> **What the task requires**:
Copy out the lines from the very first one through the line containing "locality: Near Granite", swapping "collection date" for "date collected" and leaving everything else as it is.

> **Information provided**:
# # # # # # #

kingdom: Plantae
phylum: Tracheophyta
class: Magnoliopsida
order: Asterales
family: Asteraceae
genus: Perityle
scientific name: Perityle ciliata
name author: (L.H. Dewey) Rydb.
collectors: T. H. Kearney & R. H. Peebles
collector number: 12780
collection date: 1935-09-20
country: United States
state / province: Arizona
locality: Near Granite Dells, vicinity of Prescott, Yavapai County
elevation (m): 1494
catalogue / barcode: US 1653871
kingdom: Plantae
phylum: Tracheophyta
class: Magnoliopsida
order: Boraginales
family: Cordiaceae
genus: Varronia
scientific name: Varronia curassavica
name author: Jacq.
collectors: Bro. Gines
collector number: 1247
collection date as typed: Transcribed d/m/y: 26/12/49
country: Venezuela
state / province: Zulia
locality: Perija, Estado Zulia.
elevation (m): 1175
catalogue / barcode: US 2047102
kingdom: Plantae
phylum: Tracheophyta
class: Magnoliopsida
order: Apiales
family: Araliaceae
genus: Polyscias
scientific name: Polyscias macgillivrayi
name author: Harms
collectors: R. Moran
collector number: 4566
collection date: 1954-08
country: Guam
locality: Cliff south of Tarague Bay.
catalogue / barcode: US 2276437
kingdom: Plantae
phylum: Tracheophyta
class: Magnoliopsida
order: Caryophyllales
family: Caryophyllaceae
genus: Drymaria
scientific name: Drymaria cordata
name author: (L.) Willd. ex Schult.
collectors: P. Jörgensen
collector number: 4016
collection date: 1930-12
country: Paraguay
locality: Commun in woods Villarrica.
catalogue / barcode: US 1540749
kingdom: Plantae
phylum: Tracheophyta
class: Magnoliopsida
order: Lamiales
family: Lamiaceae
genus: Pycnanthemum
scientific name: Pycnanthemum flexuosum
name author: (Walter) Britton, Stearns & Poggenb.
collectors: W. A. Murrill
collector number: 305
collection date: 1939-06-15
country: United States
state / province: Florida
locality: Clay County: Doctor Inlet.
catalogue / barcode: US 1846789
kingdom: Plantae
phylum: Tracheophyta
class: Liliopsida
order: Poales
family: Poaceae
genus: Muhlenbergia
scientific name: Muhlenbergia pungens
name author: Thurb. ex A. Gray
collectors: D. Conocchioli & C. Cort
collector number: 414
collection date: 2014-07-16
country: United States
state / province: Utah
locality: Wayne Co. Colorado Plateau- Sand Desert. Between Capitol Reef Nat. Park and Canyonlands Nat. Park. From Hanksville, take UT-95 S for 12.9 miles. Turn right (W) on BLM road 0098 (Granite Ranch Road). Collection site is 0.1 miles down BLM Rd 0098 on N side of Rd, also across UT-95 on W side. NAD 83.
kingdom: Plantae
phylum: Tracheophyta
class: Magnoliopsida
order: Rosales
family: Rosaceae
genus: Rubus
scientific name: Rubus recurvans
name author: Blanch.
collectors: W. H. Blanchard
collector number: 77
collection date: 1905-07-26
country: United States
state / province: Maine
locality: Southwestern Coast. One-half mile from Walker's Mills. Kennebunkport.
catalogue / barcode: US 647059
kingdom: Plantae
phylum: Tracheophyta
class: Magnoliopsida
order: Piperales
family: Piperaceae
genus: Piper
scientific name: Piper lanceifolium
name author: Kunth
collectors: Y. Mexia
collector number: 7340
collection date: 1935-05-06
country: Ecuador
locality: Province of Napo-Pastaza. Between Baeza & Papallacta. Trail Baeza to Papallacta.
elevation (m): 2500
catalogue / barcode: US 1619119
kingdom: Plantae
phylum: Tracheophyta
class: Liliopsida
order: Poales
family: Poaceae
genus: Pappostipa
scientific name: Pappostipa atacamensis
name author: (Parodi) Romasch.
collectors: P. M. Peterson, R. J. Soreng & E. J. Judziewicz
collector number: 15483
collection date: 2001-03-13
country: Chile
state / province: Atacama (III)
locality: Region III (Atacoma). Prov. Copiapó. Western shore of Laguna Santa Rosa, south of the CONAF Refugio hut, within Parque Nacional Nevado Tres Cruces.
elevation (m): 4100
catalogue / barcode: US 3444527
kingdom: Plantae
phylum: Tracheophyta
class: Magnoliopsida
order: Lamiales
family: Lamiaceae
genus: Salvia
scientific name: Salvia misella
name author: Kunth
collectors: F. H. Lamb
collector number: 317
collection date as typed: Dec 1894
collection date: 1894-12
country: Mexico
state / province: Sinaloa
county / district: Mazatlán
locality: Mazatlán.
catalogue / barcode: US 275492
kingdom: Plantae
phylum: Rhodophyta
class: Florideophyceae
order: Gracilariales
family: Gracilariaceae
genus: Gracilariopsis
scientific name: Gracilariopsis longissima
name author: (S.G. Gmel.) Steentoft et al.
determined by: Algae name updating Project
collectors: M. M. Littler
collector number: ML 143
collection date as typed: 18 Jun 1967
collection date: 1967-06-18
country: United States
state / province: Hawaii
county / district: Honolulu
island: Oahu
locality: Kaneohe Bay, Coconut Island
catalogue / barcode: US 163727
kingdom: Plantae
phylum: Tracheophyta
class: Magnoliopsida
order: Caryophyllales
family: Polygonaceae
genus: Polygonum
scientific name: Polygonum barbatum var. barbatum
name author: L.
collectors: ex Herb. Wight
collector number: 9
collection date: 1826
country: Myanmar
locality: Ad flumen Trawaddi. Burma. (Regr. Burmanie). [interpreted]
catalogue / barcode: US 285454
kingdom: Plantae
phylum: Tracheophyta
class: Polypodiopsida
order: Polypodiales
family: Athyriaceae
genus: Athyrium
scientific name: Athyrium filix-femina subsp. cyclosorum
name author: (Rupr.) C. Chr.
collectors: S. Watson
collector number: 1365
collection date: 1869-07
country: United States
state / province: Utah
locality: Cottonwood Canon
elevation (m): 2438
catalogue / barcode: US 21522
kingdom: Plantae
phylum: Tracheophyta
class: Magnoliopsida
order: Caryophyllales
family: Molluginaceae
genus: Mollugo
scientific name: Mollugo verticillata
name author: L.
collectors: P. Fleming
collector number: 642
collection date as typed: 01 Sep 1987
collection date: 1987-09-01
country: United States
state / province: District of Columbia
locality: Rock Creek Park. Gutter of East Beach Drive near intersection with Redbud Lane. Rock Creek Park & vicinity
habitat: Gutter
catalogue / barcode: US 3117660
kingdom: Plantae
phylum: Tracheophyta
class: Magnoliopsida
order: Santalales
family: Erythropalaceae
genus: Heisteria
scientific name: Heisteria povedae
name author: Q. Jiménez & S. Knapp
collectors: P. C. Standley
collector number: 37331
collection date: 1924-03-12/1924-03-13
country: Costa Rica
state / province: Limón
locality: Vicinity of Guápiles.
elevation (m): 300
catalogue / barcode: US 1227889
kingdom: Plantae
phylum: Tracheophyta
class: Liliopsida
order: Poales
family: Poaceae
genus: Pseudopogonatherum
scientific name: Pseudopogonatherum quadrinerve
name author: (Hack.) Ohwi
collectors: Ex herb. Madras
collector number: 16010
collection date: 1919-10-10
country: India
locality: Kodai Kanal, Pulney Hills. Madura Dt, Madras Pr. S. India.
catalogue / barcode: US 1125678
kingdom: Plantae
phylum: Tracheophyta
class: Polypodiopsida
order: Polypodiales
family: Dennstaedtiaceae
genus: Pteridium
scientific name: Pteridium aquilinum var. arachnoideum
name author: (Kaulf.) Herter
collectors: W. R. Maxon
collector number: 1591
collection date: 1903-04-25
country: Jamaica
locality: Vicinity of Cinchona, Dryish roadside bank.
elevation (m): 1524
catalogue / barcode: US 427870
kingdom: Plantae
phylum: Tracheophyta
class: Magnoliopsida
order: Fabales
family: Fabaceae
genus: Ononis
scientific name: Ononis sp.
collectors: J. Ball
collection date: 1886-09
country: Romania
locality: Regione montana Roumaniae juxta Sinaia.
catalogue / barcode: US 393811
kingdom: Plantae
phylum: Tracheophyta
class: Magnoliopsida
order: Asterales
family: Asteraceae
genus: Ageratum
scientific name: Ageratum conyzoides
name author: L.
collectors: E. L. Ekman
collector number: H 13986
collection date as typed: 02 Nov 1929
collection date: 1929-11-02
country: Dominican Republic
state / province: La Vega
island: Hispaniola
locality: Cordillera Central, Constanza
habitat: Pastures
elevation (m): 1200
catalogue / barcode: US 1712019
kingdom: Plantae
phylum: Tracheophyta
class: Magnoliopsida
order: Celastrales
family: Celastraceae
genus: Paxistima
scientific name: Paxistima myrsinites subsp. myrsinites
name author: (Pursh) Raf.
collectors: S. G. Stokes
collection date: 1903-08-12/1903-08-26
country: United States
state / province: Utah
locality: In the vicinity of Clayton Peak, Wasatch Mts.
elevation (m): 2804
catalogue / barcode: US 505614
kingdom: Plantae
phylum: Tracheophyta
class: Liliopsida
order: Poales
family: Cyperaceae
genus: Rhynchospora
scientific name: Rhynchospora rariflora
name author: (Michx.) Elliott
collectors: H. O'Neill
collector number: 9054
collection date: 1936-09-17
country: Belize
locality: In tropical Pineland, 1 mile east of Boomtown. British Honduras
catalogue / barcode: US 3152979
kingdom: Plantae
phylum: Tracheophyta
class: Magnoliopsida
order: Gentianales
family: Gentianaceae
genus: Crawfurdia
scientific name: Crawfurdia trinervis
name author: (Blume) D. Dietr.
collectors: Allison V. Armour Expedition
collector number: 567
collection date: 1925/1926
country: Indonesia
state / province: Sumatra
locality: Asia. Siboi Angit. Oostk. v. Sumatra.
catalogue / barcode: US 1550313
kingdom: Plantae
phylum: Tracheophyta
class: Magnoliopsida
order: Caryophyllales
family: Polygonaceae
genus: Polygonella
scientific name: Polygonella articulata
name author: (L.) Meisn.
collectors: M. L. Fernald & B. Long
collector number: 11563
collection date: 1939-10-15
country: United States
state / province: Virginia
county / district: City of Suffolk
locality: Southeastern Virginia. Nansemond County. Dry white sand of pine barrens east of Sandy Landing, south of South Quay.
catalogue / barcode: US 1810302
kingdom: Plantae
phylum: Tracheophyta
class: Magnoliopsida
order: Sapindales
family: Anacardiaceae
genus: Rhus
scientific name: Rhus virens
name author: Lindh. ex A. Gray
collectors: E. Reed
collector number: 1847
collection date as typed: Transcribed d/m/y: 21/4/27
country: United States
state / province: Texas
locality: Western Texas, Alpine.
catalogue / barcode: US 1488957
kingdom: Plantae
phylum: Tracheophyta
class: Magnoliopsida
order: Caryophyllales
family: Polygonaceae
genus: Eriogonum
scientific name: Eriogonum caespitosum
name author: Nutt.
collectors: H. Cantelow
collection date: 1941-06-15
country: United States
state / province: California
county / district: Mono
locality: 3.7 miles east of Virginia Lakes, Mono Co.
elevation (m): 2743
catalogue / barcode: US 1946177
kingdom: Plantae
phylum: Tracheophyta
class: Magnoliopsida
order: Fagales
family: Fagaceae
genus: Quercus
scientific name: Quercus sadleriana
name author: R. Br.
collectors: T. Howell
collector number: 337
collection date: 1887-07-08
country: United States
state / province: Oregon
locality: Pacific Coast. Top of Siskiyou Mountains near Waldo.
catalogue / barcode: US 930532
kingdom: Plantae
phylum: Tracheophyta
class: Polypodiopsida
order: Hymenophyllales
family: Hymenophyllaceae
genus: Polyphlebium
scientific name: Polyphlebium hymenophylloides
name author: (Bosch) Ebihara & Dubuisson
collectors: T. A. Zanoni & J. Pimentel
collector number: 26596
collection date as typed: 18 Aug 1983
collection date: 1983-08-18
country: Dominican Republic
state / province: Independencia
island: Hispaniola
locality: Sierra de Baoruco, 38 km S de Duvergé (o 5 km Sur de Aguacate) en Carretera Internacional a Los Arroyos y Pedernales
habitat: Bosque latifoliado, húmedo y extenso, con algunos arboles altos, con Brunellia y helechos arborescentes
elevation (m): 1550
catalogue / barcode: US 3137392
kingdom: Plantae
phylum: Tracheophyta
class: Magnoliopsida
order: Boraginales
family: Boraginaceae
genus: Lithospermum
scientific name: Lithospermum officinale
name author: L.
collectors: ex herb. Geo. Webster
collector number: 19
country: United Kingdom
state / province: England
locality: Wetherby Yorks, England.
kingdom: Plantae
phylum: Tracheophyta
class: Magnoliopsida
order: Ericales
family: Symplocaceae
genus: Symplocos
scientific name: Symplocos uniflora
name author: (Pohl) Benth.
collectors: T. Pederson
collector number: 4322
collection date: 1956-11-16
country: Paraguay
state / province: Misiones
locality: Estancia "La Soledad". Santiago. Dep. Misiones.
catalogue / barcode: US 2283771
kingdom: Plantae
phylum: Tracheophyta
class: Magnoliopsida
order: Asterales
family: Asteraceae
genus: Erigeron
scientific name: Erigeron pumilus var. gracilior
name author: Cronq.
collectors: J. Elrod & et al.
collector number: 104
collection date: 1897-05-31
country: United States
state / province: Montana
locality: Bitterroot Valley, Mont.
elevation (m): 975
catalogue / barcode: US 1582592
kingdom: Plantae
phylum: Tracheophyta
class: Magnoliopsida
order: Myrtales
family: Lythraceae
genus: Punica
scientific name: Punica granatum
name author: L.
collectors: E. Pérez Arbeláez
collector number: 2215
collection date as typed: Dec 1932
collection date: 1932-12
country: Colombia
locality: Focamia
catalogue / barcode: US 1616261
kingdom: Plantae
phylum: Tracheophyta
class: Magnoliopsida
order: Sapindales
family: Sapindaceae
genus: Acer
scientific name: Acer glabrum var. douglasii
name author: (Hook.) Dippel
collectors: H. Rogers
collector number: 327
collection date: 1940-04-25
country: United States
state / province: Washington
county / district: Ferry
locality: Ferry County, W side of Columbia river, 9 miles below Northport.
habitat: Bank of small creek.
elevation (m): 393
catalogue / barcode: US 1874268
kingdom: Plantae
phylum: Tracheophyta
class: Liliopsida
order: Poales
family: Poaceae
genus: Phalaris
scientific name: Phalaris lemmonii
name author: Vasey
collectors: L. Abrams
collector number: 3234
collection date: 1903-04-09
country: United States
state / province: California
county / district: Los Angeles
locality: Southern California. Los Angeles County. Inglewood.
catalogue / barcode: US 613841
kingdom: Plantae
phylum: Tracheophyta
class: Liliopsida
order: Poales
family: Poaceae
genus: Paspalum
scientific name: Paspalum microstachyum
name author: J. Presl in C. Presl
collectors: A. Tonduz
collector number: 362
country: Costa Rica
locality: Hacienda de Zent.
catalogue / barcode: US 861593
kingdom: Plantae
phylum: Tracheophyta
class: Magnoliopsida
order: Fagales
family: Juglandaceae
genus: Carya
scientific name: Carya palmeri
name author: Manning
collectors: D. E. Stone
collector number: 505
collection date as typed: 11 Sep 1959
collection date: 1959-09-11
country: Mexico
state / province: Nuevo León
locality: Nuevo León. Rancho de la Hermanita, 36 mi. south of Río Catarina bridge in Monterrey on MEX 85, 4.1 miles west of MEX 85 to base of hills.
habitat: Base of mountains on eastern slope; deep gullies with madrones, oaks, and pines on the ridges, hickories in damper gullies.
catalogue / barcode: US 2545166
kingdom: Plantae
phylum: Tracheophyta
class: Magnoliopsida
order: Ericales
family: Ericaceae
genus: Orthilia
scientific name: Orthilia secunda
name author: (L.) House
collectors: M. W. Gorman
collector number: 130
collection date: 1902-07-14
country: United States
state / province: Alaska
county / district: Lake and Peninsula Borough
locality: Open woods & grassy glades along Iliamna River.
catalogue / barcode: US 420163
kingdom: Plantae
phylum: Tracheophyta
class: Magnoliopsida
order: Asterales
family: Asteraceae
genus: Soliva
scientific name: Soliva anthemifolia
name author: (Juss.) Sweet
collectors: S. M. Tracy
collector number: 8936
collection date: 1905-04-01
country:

# # # # # # #

> **Solved exercise**:
kingdom: Plantae
phylum: Tracheophyta
class: Magnoliopsida
order: Asterales
family: Asteraceae
genus: Perityle
scientific name: Perityle ciliata
name author: (L.H. Dewey) Rydb.
collectors: T. H. Kearney & R. H. Peebles
collector number: 12780
date collected: 1935-09-20
country: United States
state / province: Arizona
locality: Near Granite Dells, vicinity of Prescott, Yavapai County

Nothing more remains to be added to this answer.